Raccoons like to enter houses via roof vents, soffits and even chimneys. While a raccoon is in your attic it is constantly causing damage by walking over your insulation, it packs it down decreasing your insulation R-value, therefore bringing it below code. Also raccoons will defecate while nesting in an attic as well as chewing and gnawing. Raccoon feces can be highly toxic as raccoons are carriers of round worm which is passed through them through defecation, which can be passed onto humans if they come into contact with it. In most severe cases attics must have the insulation sucked out, the attic must be decontaminated and insulation must be re-blown back in.
The only way to guarantee this from happening to your home is having raccoon prevention screening installed over all potential entry points on your home. Prevention work is the only line of defence against these intelligent scavengers.

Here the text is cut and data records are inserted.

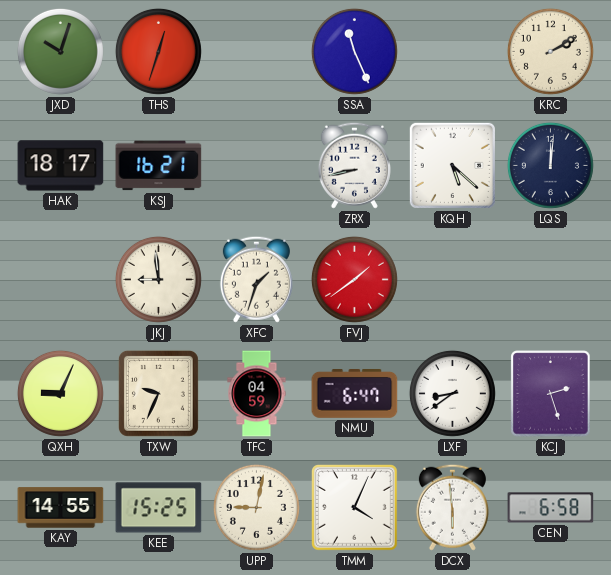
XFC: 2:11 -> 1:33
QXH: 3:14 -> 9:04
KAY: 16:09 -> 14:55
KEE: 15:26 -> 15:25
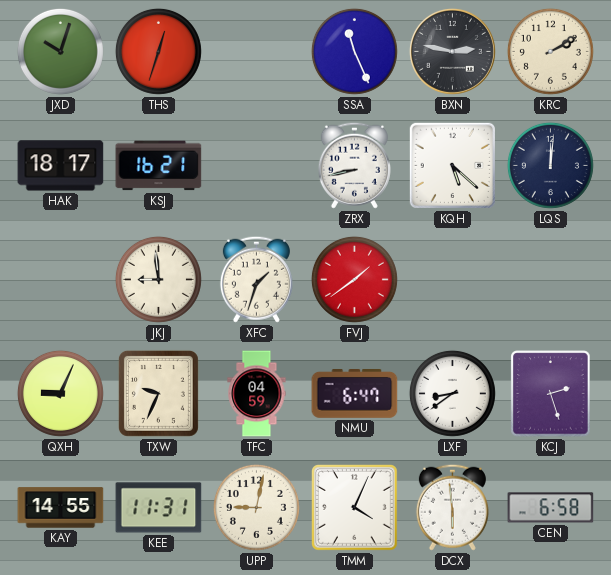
BXN: none -> 2:47
KEE: 15:25 -> 11:31
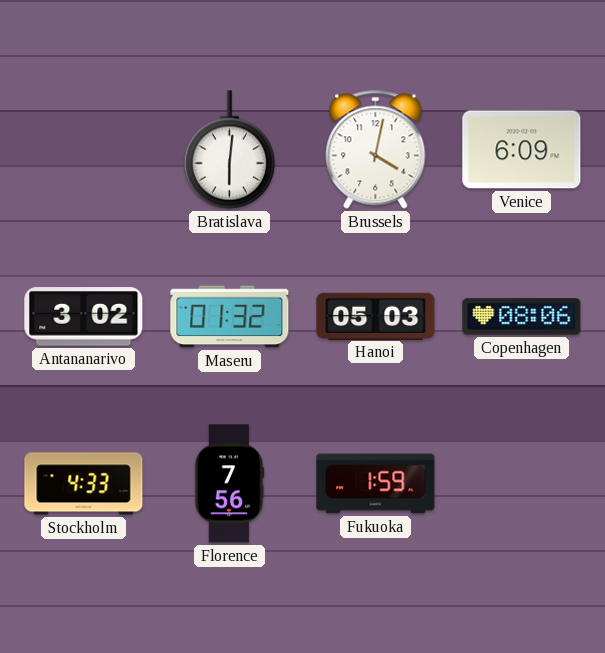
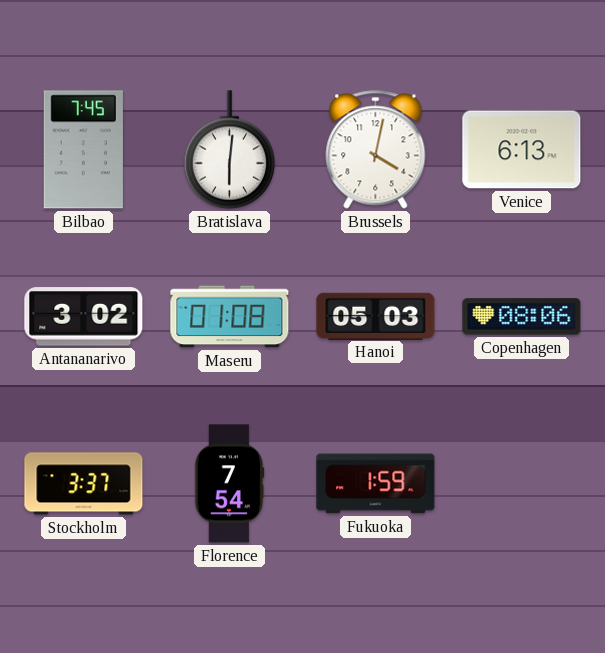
Bilbao: none -> 7:45
Venice: 6:09 -> 6:13
Maseru: 01:32 -> 01:08
Stockholm: 4:33 -> 3:37
Florence: 7:56 -> 7:54
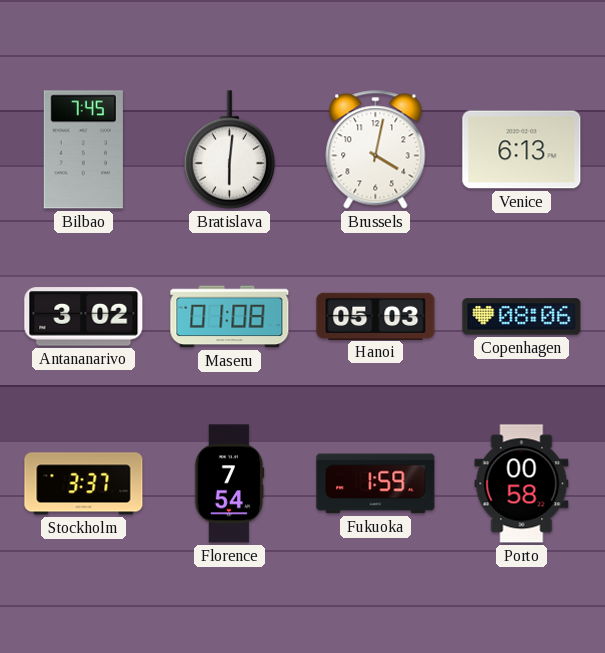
Porto: none -> 00:58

Raccoons are a familiar sight just about everywhere, because they will eat just about anything. These mammals are found in forests, marshes, prairies, and most importantly in cities. They are adaptable and use their dexterous front paws and long fingers to locate food. In the wild, raccoons look to the water to find a meal. Raccoons are nocturnal foragers; they use their incredibly quick paws to grab crayfish, frogs, and other aquatic life. On land, they feast on mice and insects and raid nests for tasty eggs. They will also eat vegetables and fruit, including what they find in peoples backyard gardens. They will even open a garbage can to get into its contents if the mood strikes.
In the wild raccoons will use tree holes and dug out borrow holes to nest but the raccoons in the city often enter people’s attics for shelter and nesting. Females give birth to up to seven cubs in a litter, giving birth in early to mid spring. The young raccoons often spend the first two months staying inside the den, until the mother starts bringing them out on nightly excursions. Raccoons gorge themselves in spring and summer to store up body fat. They then spend much of the winter asleep in a den.